# Dataset content
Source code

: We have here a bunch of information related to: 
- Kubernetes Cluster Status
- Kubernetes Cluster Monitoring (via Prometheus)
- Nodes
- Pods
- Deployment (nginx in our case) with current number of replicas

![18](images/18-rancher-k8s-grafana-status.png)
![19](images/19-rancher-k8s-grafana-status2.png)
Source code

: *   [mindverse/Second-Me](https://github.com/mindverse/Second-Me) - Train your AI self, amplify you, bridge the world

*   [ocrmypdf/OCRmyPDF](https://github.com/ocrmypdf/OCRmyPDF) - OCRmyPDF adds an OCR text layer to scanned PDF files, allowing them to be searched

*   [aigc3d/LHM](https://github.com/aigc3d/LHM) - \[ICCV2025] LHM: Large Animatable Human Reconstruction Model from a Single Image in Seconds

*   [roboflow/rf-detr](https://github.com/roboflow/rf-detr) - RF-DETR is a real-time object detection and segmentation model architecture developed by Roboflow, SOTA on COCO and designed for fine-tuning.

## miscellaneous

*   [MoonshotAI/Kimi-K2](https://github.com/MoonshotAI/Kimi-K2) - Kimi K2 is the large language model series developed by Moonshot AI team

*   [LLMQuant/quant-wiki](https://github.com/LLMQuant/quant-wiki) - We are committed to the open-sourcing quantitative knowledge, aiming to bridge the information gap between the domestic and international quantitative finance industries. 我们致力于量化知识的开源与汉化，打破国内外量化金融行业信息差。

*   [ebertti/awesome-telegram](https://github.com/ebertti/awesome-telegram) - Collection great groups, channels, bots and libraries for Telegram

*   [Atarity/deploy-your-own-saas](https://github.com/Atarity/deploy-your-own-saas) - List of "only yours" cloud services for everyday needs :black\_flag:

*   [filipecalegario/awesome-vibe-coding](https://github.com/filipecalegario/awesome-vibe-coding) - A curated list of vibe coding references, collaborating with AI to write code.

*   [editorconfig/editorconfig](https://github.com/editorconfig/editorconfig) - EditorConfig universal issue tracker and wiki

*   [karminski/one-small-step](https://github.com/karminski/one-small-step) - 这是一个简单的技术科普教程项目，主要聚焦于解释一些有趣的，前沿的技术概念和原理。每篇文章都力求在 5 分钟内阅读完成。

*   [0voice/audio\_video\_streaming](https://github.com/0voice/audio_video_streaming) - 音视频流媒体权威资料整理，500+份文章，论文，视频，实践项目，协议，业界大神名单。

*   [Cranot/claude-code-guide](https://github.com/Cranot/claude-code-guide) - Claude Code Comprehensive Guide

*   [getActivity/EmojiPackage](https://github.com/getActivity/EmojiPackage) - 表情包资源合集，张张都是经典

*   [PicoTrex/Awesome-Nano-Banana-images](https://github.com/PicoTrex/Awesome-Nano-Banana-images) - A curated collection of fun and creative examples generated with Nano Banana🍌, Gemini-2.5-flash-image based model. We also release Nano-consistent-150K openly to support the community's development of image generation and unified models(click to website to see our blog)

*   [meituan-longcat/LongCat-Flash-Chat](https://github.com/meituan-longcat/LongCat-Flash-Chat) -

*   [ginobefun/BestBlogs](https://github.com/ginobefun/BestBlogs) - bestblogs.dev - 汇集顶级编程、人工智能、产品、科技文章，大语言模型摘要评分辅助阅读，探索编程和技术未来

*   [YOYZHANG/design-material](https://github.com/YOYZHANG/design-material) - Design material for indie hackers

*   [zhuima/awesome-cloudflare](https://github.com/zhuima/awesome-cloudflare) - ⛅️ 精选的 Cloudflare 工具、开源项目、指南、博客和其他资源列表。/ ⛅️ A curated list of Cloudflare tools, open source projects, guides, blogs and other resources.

# Exercise prompt
Reproduce the material verbatim, keeping every line, character, and piece of markup unchanged.

# Expected answer
Source code

: We have here a bunch of information related to: 
- Kubernetes Cluster Status
- Kubernetes Cluster Monitoring (via Prometheus)
- Nodes
- Pods
- Deployment (nginx in our case) with current number of replicas

![18](images/18-rancher-k8s-grafana-status.png)
![19](images/19-rancher-k8s-grafana-status2.png)
Source code

: *   [mindverse/Second-Me](https://github.com/mindverse/Second-Me) - Train your AI self, amplify you, bridge the world

*   [ocrmypdf/OCRmyPDF](https://github.com/ocrmypdf/OCRmyPDF) - OCRmyPDF adds an OCR text layer to scanned PDF files, allowing them to be searched

*   [aigc3d/LHM](https://github.com/aigc3d/LHM) - \[ICCV2025] LHM: Large Animatable Human Reconstruction Model from a Single Image in Seconds

*   [roboflow/rf-detr](https://github.com/roboflow/rf-detr) - RF-DETR is a real-time object detection and segmentation model architecture developed by Roboflow, SOTA on COCO and designed for fine-tuning.

## miscellaneous

*   [MoonshotAI/Kimi-K2](https://github.com/MoonshotAI/Kimi-K2) - Kimi K2 is the large language model series developed by Moonshot AI team

*   [LLMQuant/quant-wiki](https://github.com/LLMQuant/quant-wiki) - We are committed to the open-sourcing quantitative knowledge, aiming to bridge the information gap between the domestic and international quantitative finance industries. 我们致力于量化知识的开源与汉化，打破国内外量化金融行业信息差。

*   [ebertti/awesome-telegram](https://github.com/ebertti/awesome-telegram) - Collection great groups, channels, bots and libraries for Telegram

*   [Atarity/deploy-your-own-saas](https://github.com/Atarity/deploy-your-own-saas) - List of "only yours" cloud services for everyday needs :black\_flag:

*   [filipecalegario/awesome-vibe-coding](https://github.com/filipecalegario/awesome-vibe-coding) - A curated list of vibe coding references, collaborating with AI to write code.

*   [editorconfig/editorconfig](https://github.com/editorconfig/editorconfig) - EditorConfig universal issue tracker and wiki

*   [karminski/one-small-step](https://github.com/karminski/one-small-step) - 这是一个简单的技术科普教程项目，主要聚焦于解释一些有趣的，前沿的技术概念和原理。每篇文章都力求在 5 分钟内阅读完成。

*   [0voice/audio\_video\_streaming](https://github.com/0voice/audio_video_streaming) - 音视频流媒体权威资料整理，500+份文章，论文，视频，实践项目，协议，业界大神名单。

*   [Cranot/claude-code-guide](https://github.com/Cranot/claude-code-guide) - Claude Code Comprehensive Guide

*   [getActivity/EmojiPackage](https://github.com/getActivity/EmojiPackage) - 表情包资源合集，张张都是经典

*   [PicoTrex/Awesome-Nano-Banana-images](https://github.com/PicoTrex/Awesome-Nano-Banana-images) - A curated collection of fun and creative examples generated with Nano Banana🍌, Gemini-2.5-flash-image based model. We also release Nano-consistent-150K openly to support the community's development of image generation and unified models(click to website to see our blog)

*   [meituan-longcat/LongCat-Flash-Chat](https://github.com/meituan-longcat/LongCat-Flash-Chat) -

*   [ginobefun/BestBlogs](https://github.com/ginobefun/BestBlogs) - bestblogs.dev - 汇集顶级编程、人工智能、产品、科技文章，大语言模型摘要评分辅助阅读，探索编程和技术未来

*   [YOYZHANG/design-material](https://github.com/YOYZHANG/design-material) - Design material for indie hackers

*   [zhuima/awesome-cloudflare](https://github.com/zhuima/awesome-cloudflare) - ⛅️ 精选的 Cloudflare 工具、开源项目、指南、博客和其他资源列表。/ ⛅️ A curated list of Cloudflare tools, open source projects, guides, blogs and other resources.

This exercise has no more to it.